__APPLY WHAT YOU READ__.
A. In the section on the Apollonian circle below, rewrite the paragraph beginning "The circle in the exercise above" as a short list that keeps its main facts.
B. Copy, word for word, the part of the Apollonian circle section from "Use the previous" to "bisector to $$[AB]$$.".

__SELECTED TEXT__.
# 7.7: Apollonian Circle


The exercises in this section are given as illustrations to the method of coordinates — it will not be used further in the sequel.

Exercise $$\PageIndex{1}$$

Show that for fixed real values $$a$$, $$b$$, and $$c$$ the equation

$$x^2 + y^2 + a \cdot x + b \cdot y + c = 0$$

describes a circle, one-point set or empty set.

Show that if it is a circle then it has center $$(- \dfrac{a}{2}, -\dfrac{b}{2})$$ and the radius $$r = \dfrac{1}{2} \cdot \sqrt{a^2 + b^2 - 4 \cdot c}$$.

Hint

Rewrite it the following way and think

$$(x + \dfrac{a}{2})^2 + (y + \dfrac{b}{2})^2 = (\dfrac{a}{2})^2 + (\dfrac{b}{2})^2 - c$$.

Exercise $$\PageIndex{2}$$

Use the previous exercise to show that given two distinct point $$A$$ and $$B$$ and positive real number $$k \ne 1$$, the locus of points $$M$$ such that $$AM = k \cdot BM$$ is a circle.

Hint

We can choose the coordinates so that $$B = (0, 0)$$ and $$A = (a, 0)$$ for some $$a > 0$$. If $$M = (x, y)$$, then the equation $$AM = k \cdot BM$$ can be written in coordinates as

$$k^2 \cdot (x^2 + y^2) = (x - a)^2 + y^2.$$

It remains to rewrite this equation as in Exercise $$\PageIndex{1}$$.

The circle in the exercise above is an example of the so-called Apollonian circle with focuses $$A$$ and $$B$$. Few of these circles for different values $$k$$ are shown on the diagram; for $$k = 1$$, it becomes the perpendicular bisector to $$[AB]$$.

Exercise $$\PageIndex{3}$$

Make a ruler-and-compass construction of an Apollonian circle with given focuses $$A$$ and $$B$$ thru a given point $$M$$.

Hint

Assume $$M \not\in (AB)$$. Show and use that the points $$P$$ and $$Q$$ constructed on the following diagram lie on the the Apollonian circle.

__SUPPLIED MATERIAL__.

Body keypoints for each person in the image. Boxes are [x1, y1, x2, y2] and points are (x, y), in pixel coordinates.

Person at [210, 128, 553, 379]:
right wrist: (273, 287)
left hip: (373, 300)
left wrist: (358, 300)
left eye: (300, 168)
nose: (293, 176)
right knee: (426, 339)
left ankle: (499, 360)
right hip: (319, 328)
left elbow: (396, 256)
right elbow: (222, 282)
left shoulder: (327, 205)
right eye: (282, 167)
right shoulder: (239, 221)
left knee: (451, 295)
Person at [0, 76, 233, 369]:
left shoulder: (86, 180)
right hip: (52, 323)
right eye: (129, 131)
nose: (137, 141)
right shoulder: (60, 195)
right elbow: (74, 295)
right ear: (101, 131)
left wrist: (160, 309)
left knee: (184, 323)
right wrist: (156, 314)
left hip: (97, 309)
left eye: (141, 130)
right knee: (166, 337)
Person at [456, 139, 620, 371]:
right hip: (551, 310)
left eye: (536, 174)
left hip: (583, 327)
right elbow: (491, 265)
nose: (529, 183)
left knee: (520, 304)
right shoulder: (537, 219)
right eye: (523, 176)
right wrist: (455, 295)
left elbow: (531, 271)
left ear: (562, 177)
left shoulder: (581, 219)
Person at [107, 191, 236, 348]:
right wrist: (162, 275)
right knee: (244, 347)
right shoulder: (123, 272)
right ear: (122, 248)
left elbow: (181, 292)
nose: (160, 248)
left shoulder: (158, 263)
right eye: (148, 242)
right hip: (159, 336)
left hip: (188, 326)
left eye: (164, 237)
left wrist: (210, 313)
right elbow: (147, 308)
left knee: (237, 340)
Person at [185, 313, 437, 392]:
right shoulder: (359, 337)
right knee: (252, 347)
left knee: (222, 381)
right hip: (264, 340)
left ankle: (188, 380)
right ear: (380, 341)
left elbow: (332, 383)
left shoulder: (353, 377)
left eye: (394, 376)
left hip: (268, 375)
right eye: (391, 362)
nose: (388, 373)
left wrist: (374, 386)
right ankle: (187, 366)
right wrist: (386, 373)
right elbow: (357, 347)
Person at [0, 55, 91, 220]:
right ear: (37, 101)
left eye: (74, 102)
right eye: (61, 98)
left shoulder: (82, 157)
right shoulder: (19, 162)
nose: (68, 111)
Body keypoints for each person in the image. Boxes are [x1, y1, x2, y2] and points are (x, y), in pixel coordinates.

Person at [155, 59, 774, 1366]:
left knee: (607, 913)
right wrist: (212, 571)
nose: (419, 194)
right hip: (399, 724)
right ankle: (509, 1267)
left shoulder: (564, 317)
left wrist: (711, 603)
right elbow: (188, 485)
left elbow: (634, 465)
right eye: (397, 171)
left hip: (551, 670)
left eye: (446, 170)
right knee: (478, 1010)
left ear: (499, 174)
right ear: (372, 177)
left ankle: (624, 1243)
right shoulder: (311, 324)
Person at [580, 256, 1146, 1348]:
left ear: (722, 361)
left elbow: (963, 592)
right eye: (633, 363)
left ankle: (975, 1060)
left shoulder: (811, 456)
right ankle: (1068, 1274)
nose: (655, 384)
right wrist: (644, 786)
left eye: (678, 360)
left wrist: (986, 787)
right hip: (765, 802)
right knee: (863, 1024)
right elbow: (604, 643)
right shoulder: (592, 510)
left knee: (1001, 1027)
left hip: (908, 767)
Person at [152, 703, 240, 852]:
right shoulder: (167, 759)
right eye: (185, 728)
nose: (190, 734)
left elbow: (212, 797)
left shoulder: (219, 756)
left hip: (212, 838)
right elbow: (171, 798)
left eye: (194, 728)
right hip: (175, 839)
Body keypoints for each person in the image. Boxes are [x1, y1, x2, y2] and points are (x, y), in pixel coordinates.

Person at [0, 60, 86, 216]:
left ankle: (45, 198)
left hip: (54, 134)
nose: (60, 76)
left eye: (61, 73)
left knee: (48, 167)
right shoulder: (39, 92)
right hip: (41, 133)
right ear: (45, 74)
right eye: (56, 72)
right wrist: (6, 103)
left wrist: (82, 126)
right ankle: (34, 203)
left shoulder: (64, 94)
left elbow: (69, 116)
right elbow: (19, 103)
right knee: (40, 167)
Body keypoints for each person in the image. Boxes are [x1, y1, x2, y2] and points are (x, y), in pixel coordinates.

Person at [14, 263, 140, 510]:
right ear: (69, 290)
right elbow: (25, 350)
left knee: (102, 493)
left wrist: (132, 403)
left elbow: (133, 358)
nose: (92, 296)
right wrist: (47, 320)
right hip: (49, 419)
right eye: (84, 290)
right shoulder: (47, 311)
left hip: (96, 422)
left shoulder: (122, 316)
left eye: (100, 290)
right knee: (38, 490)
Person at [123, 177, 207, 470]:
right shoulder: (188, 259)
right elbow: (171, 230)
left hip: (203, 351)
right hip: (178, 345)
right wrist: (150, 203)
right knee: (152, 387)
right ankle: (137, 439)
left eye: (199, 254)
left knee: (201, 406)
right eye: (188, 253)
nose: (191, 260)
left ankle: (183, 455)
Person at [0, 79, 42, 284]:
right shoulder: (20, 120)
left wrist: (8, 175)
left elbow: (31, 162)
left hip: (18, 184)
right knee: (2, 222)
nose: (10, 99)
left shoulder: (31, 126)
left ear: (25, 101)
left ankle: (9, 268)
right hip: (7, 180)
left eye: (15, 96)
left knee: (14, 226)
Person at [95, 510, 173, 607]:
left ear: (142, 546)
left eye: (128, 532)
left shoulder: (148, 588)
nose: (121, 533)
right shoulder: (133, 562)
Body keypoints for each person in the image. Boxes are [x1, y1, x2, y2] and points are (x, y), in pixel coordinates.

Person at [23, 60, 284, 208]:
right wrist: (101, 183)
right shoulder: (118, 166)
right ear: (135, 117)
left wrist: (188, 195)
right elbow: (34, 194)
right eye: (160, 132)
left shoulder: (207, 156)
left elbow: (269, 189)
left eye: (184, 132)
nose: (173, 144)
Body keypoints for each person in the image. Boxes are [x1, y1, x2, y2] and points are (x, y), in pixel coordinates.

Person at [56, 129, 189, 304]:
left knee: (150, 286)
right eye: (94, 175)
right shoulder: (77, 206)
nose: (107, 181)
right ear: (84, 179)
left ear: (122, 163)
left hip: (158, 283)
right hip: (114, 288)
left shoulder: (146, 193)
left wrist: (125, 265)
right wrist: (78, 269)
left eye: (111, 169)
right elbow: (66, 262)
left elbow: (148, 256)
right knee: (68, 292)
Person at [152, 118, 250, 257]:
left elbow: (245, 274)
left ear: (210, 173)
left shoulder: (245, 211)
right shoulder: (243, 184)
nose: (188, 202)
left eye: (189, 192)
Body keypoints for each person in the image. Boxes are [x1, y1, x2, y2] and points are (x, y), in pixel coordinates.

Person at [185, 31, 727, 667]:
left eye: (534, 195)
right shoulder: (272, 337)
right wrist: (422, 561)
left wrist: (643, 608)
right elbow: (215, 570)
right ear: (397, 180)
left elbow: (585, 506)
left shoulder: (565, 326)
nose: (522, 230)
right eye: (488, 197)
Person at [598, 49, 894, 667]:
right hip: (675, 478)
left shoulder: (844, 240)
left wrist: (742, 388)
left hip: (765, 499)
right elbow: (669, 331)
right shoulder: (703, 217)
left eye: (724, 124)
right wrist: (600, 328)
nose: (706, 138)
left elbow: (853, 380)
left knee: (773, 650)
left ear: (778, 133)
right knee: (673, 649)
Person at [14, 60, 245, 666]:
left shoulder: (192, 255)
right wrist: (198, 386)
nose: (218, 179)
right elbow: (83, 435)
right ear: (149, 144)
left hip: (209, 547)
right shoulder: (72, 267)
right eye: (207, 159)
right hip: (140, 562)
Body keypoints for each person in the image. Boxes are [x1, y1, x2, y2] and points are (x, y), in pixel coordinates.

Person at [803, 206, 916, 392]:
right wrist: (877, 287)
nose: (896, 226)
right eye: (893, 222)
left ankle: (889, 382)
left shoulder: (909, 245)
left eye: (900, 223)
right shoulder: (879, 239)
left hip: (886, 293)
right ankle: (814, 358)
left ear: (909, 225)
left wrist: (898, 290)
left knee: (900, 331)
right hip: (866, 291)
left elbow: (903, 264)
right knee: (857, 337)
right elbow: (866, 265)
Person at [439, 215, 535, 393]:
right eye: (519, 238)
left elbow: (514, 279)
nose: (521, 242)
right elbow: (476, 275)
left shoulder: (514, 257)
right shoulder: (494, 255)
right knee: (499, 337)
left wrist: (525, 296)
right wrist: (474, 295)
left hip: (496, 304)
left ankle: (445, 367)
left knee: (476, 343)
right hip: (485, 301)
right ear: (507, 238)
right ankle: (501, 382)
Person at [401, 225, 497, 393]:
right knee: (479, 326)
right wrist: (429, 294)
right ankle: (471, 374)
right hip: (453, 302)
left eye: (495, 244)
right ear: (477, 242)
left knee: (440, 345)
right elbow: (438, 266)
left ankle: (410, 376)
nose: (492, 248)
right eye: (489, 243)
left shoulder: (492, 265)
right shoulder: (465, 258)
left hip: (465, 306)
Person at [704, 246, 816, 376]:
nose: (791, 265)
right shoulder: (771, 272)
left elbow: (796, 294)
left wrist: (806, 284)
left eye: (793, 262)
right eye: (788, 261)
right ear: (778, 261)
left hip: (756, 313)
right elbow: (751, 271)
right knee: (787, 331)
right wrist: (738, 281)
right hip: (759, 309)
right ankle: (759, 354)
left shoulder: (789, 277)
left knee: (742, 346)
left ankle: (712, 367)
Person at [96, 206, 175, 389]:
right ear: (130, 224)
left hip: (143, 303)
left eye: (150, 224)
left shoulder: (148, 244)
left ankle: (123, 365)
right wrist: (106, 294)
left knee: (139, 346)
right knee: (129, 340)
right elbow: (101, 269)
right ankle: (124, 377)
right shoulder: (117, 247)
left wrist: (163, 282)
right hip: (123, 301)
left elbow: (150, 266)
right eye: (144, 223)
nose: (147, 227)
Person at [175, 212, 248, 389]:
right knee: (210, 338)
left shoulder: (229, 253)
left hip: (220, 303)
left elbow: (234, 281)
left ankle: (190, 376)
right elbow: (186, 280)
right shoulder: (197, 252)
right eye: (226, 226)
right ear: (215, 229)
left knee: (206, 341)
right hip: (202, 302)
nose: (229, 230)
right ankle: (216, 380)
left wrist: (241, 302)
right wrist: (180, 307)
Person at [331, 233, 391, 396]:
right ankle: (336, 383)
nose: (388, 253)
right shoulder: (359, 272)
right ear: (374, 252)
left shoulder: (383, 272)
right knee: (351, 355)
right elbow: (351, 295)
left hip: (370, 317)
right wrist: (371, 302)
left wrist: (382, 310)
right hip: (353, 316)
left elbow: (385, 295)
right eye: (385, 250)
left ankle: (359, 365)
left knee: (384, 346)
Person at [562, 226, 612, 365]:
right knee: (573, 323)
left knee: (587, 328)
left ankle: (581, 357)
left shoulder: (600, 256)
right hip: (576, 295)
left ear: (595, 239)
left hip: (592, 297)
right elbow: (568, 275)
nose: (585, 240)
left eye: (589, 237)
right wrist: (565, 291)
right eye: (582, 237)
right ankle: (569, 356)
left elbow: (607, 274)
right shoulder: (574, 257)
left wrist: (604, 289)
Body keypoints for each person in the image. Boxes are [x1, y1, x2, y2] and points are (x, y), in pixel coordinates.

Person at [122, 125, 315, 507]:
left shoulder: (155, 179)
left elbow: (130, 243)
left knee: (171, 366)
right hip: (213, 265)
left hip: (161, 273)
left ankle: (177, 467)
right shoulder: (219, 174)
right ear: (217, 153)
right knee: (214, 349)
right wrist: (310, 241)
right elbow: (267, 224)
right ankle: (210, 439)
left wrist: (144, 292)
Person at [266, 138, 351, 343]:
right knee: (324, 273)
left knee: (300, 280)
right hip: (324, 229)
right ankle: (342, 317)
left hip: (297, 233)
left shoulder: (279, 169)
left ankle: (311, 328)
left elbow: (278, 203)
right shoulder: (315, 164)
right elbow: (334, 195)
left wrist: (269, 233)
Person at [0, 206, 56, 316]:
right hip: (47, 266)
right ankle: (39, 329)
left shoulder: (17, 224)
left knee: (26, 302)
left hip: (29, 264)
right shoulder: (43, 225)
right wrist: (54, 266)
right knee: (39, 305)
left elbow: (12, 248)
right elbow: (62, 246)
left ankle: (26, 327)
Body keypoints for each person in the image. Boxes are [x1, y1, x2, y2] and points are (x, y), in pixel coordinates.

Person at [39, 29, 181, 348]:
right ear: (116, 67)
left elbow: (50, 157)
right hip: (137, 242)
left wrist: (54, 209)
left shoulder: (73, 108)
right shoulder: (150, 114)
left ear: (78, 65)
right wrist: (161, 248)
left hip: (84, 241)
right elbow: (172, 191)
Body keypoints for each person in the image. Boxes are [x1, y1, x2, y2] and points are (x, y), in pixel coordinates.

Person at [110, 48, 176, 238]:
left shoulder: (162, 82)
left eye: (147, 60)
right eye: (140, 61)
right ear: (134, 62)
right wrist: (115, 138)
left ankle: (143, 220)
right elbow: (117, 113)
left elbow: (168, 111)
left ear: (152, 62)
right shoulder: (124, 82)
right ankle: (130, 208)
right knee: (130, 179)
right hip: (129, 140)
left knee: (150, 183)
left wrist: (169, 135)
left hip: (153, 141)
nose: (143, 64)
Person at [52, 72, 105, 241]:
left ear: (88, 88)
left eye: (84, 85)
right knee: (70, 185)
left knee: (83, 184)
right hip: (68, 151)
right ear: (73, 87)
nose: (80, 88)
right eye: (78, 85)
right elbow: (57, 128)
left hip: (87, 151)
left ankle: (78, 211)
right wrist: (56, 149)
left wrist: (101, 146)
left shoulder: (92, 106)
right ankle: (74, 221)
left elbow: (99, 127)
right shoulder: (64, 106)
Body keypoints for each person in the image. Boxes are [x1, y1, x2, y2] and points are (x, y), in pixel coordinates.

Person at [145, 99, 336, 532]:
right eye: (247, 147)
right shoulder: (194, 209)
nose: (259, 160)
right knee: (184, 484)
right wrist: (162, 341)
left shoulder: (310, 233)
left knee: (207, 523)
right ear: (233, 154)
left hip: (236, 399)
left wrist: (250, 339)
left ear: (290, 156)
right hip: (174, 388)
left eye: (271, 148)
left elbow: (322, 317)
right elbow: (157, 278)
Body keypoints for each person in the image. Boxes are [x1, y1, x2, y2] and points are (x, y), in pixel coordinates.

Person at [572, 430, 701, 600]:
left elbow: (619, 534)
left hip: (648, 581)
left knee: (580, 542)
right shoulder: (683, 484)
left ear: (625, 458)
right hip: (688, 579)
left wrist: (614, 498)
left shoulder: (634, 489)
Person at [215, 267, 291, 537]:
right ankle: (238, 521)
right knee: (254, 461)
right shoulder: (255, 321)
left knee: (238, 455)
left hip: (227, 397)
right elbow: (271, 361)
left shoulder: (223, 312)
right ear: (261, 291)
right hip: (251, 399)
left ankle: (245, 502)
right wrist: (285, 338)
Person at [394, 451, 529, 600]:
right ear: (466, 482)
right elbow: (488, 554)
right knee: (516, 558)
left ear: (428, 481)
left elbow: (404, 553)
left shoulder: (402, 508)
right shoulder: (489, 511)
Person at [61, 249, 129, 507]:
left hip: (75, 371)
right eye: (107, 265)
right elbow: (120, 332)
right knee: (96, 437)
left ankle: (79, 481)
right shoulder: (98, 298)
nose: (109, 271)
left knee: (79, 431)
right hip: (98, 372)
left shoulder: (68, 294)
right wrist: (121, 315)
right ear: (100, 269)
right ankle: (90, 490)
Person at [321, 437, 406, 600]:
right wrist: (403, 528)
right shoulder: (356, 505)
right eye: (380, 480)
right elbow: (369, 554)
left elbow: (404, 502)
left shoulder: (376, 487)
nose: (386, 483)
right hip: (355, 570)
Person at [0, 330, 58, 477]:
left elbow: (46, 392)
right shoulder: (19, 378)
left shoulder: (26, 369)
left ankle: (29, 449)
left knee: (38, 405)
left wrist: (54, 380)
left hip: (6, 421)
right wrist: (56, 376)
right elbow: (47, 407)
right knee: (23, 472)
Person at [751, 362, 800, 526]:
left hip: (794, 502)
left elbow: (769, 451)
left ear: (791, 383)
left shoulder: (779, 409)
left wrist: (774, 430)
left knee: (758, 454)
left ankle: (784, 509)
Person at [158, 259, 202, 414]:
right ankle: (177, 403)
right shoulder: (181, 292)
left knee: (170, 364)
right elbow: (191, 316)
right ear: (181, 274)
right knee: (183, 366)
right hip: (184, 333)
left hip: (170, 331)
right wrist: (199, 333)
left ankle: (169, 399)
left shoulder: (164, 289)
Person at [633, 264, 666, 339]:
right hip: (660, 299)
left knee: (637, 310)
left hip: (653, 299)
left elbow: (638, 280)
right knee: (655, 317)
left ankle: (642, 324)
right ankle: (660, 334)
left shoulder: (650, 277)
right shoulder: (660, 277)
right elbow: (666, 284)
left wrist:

__RESULTS BY TASK__.
A.
- The circle from the preceding exercise is an example of an Apollonian circle with focuses $$A$$ and $$B$$.
- The diagram shows a few of these circles for different values of $$k$$.
- When $$k = 1$$, the circle becomes the perpendicular bisector to $$[AB]$$.

B.
Use the previous exercise to show that given two distinct point $$A$$ and $$B$$ and positive real number $$k \ne 1$$, the locus of points $$M$$ such that $$AM = k \cdot BM$$ is a circle.

Hint

We can choose the coordinates so that $$B = (0, 0)$$ and $$A = (a, 0)$$ for some $$a > 0$$. If $$M = (x, y)$$, then the equation $$AM = k \cdot BM$$ can be written in coordinates as

$$k^2 \cdot (x^2 + y^2) = (x - a)^2 + y^2.$$

It remains to rewrite this equation as in Exercise $$\PageIndex{1}$$.

The circle in the exercise above is an example of the so-called Apollonian circle with focuses $$A$$ and $$B$$. Few of these circles for different values $$k$$ are shown on the diagram; for $$k = 1$$, it becomes the perpendicular bisector to $$[AB]$$.